Ela procurava a tatuagem no pulso, a marca
daqueles que servem voluntariamente aos vampiros em troca da chance de se tornarem
um deles.
—
Você é meio violenta, hein? — Ele fala, tom brincalhão. — Agora que me machucou
será obrigada a jantar comigo. Garçom!
Ela
fica sem saber o que fazer enquanto Paul faz um pedido para si e estende o menu
para ela, prometendo pagar o que ela quiser comer.
— Por
que está fazendo isso? — Ela pergunta, desnorteada.
— É
preciso algum grande motivo para dividir o pão com alguém? — E sorri.
Paul
sabe escolher as palavras certas, e acaba finalmente quebrando o gelo e
arrancando um sutil sorriso dela.
—
Eu...se você... digo — Ela pigarreia, e então diz sem jeito. — Sou uma madre
católica ordenada, acho importante que saiba, antes de me pagar algo. — E
desvia o olhar dele.
Paul
toca suavemente o pulso tenso da mulher, e afeta um sorriso compreensivo.
— Ora
madre, sou formado em Psicologia e História da Religião, acho que podemos ter
uma boa conversa. — Paul estende a mão em cumprimento. — Paul Davis, e qual o
nome dessa nobre mulher que divide um jantar comigo?
—
Madre Pietra Ferdinari, fico grata, professor.
Ela
escolhe enfim a comida, sempre mantendo alguma vigilância sobre seu alvo, agora
não mais no celular. Eles começam uma discussão sobre história da religião, as
ações da Igreja Católica e a ascensão do cristianismo no Ocidente. Também
partem para questões psicológicas envolvidas na fé e no comportamento
religioso. Ambos percebem que o outro domina bem o assunto tratado, embora tendendo
para lados opostos.
Paul
fingi só agora notar a reportagem de capa do jornal que a madre tem na mesa,
ela fala sobre Adam Tepes e sua vinda à Bleak Hill.
—
Vejam só, o Conde Drácula já até ganha capas de jornal. — Ele diz, enquanto
analisa a reação dela.
— O
que sabe sobre esse tal Adam Tepes, professor Davis? — Ela pergunta, bastante
interessada, enquanto come uma coxa de frango sem muito pudor.
— Eu
já conversei com ele pessoalmente, sabe? É um sujeito que esbanja dinheiro,
sempre muito formal. Tem um sotaque estranho, só é visto a noite e está sempre
cercado de gente que parece idolatrá-lo. Como se... — Ele finge sentir vergonha.
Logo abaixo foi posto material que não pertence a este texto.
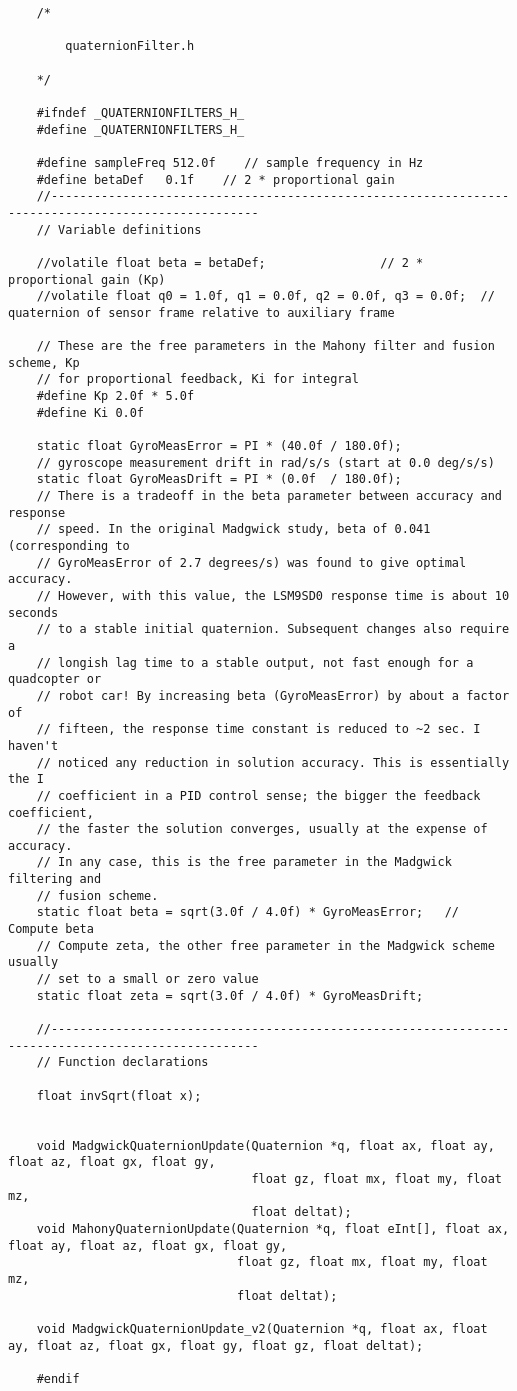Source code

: 	\begin{lstlisting}
	/*

		quaternionFilter.h

	*/

	#ifndef _QUATERNIONFILTERS_H_
	#define _QUATERNIONFILTERS_H_

	#define sampleFreq 512.0f    // sample frequency in Hz
	#define betaDef   0.1f    // 2 * proportional gain
	//---------------------------------------------------------------------------------------------------
	// Variable definitions

	//volatile float beta = betaDef;                // 2 * proportional gain (Kp)
	//volatile float q0 = 1.0f, q1 = 0.0f, q2 = 0.0f, q3 = 0.0f;  // quaternion of sensor frame relative to auxiliary frame

	// These are the free parameters in the Mahony filter and fusion scheme, Kp
	// for proportional feedback, Ki for integral
	#define Kp 2.0f * 5.0f
	#define Ki 0.0f

	static float GyroMeasError = PI * (40.0f / 180.0f);
	// gyroscope measurement drift in rad/s/s (start at 0.0 deg/s/s)
	static float GyroMeasDrift = PI * (0.0f  / 180.0f);
	// There is a tradeoff in the beta parameter between accuracy and response
	// speed. In the original Madgwick study, beta of 0.041 (corresponding to
	// GyroMeasError of 2.7 degrees/s) was found to give optimal accuracy.
	// However, with this value, the LSM9SD0 response time is about 10 seconds
	// to a stable initial quaternion. Subsequent changes also require a
	// longish lag time to a stable output, not fast enough for a quadcopter or
	// robot car! By increasing beta (GyroMeasError) by about a factor of
	// fifteen, the response time constant is reduced to ~2 sec. I haven't
	// noticed any reduction in solution accuracy. This is essentially the I
	// coefficient in a PID control sense; the bigger the feedback coefficient,
	// the faster the solution converges, usually at the expense of accuracy.
	// In any case, this is the free parameter in the Madgwick filtering and
	// fusion scheme.
	static float beta = sqrt(3.0f / 4.0f) * GyroMeasError;   // Compute beta
	// Compute zeta, the other free parameter in the Madgwick scheme usually
	// set to a small or zero value
	static float zeta = sqrt(3.0f / 4.0f) * GyroMeasDrift;

	//---------------------------------------------------------------------------------------------------
	// Function declarations

	float invSqrt(float x);


	void MadgwickQuaternionUpdate(Quaternion *q, float ax, float ay, float az, float gx, float gy,
	                              float gz, float mx, float my, float mz,
	                              float deltat);
	void MahonyQuaternionUpdate(Quaternion *q, float eInt[], float ax, float ay, float az, float gx, float gy,
	                            float gz, float mx, float my, float mz,
	                            float deltat);

	void MadgwickQuaternionUpdate_v2(Quaternion *q, float ax, float ay, float az, float gx, float gy, float gz, float deltat);

	#endif
	\end{lstlisting}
— esqueça, é bobagem minha.
—
Não, fale por favor. — Ela diz, segurando firme em seus ombros.
—
Tudo bem, eu quero dizer que as pessoas que o rodeiam parecem fazer tudo por
ele, como se estivessem dominadas,
entende? Sei que isso deve ser paranoia da minha parte, e que os boatos sobre
ele ser o Conde Drácula são simplesmente por conta do cara ser dono do castelo.
Mas as vezes tem coisas que nos fazem pensar sobre o que realmente é verdade
nesse mundo.
— Tem
razão, professor, há mistérios que cabem somente a Deus e outros que os homens
podem alcançar quando o buscam com coração sincero.
Eles
trocam sorrisos, e então o inesperado acontece. Adam Tepes cruza a entrada do
restaurante e vai em direção a Jeanne Hilton, falam algo, beija a mão dela e senta-se.
—
Parece que Deus ouviu suas preces madre Pietra, eis ai o Conde Drácula em
pessoa diante de nós! — E aponta para a mesa, sorridente. — É sua melhor
oportunidade de conhecer o sujeito.
Paul
fica incrivelmente surpreso com sua sorte, pode cuidar de dois problemas de uma
só vez.
Hoje
será uma noite para ficar na história, pensa ele.